18 classes of pollen grain based on NPC classification

The pollen images of 18 classes are kept in a database. The pollen images from the database are fed into different feature extraction models individually. We used 5th level decomposition of two dimensional discrete Debucies wavelet transform and extracted 15 features, therefore the feature vector comprises of 15 elements. Of the 15 elements the first 14 elements consists of the Average Intensity Value (AIV) of the matrices that are obtained when passed through high pass filters, which are the horizontal, vertical and diagonal details matrix obtained at each level, whereas the 15th element consists of the AIV of the approximate co-efficient matrix. In case of Gabor wavelet we used four different angular rotations 22.5, 45, 77.5 and 90° with six different scale factors 0, 2, 4, 6, 8, 10 and a total of 15 wavelet features with 4 rotation and 6 scale factors a total of 4 × 6 × 15 = 360 features are extracted. While using LBP we have extracted 256 features. In GLCM we used five subset features as shown in Table  1 and in GLDM we extracted the feature using 4 probability density functions.

All the above experiments are conducted using all 419 pollen grain images of 18 classes for 50, 60 and 70 % of training set. For classification we used five features and their possible combination. The obtained results are shown in Table  2. From Table  2 it is clear that Gabor wavelet perform better than other features and their combinations W + G, G + GC, and W + G + GC having same classification accuracy of 91.66 %. Table  3 shows total number of samples in each class, number of training and testing along with correctly and misclassified samples. The confusion matrix and F-measure graph for 70 % training and 30 % testing of each class are shown in Table  4 and Fig.  3 respectively.

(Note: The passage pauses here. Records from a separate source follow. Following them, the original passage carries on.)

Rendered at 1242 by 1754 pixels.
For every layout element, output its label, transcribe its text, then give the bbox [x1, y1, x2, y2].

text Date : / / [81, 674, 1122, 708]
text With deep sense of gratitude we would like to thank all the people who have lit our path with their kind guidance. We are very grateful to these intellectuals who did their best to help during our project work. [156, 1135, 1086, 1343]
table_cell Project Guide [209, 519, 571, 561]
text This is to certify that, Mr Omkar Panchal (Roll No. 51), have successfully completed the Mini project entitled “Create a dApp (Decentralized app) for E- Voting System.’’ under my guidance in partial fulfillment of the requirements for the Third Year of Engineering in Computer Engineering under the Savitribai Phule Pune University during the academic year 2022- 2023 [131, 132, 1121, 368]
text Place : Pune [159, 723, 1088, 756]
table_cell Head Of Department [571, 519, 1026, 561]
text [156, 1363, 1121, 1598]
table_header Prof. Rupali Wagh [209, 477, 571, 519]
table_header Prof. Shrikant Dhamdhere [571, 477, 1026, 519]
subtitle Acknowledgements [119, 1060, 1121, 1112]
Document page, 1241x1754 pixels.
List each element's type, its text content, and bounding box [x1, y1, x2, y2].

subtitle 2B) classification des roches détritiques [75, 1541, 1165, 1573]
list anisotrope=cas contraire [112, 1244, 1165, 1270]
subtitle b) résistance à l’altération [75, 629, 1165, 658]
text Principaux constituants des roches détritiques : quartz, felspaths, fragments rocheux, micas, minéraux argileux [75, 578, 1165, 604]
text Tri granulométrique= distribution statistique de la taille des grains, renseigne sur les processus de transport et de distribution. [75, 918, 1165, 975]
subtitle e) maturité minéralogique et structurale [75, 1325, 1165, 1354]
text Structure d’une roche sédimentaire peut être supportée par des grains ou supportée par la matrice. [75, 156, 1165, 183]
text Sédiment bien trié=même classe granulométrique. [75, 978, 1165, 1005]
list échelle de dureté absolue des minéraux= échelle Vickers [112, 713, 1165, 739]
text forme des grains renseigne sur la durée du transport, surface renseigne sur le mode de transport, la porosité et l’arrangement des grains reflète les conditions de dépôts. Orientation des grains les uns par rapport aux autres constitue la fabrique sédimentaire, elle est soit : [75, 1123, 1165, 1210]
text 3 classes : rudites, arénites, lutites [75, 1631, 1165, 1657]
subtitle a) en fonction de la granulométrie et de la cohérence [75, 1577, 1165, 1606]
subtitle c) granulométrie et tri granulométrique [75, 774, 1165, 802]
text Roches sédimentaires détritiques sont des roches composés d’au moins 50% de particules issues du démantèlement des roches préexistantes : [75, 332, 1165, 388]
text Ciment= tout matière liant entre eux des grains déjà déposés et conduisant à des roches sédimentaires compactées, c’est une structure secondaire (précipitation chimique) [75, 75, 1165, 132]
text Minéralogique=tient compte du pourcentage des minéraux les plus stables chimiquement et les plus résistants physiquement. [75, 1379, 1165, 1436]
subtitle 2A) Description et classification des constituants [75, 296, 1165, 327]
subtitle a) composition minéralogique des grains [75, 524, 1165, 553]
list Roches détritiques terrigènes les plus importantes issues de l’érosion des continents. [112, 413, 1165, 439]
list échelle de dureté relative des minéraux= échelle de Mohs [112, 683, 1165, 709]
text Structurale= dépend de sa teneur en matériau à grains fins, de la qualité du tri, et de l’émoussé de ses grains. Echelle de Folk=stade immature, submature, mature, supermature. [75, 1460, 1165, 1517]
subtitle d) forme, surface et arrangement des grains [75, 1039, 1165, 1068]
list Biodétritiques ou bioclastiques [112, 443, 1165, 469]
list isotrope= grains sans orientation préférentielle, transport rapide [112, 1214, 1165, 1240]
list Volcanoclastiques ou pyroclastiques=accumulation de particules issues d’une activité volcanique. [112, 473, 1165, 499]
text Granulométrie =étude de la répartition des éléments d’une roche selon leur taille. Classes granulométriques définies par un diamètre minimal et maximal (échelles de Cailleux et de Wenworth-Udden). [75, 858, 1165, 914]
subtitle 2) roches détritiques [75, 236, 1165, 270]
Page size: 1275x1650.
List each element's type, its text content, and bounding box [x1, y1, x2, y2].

Table 2 Classification accuracy of different combination of texture features under varying training sets
Table 3 Training, testing, correctly and wrongly classified samples
Table 4 Confusion matrix for pollen grain classification
Fig. 3
figure 3

F-measure for 18 classes of pollen grain

In our experiment Gabor wavelet features gave good result as the Gabor wavelet provides the optimal resolution in both time (spatial) and frequency domains.

4 Conclusion

The current work deals with the problem of pollen grain classification based on texture retrieval using different models like wavelet, Gabor, LBP, GLCM and GLDM with NN (Nearest Neighbor) classifier. As per the survey, earlier works deals with specific family of pollen grains for specific applications. This work mainly deals with the different classes of pollen grains irrespective of families. Classification of pollengrain using Gabor wavelet with NN Classifier gave better result compared to other models. We can extract other features like shape, contour along texture features using different feature extraction models for better features and use different classifiers other than Nearest Neighbor (NN) for further improvement in classification.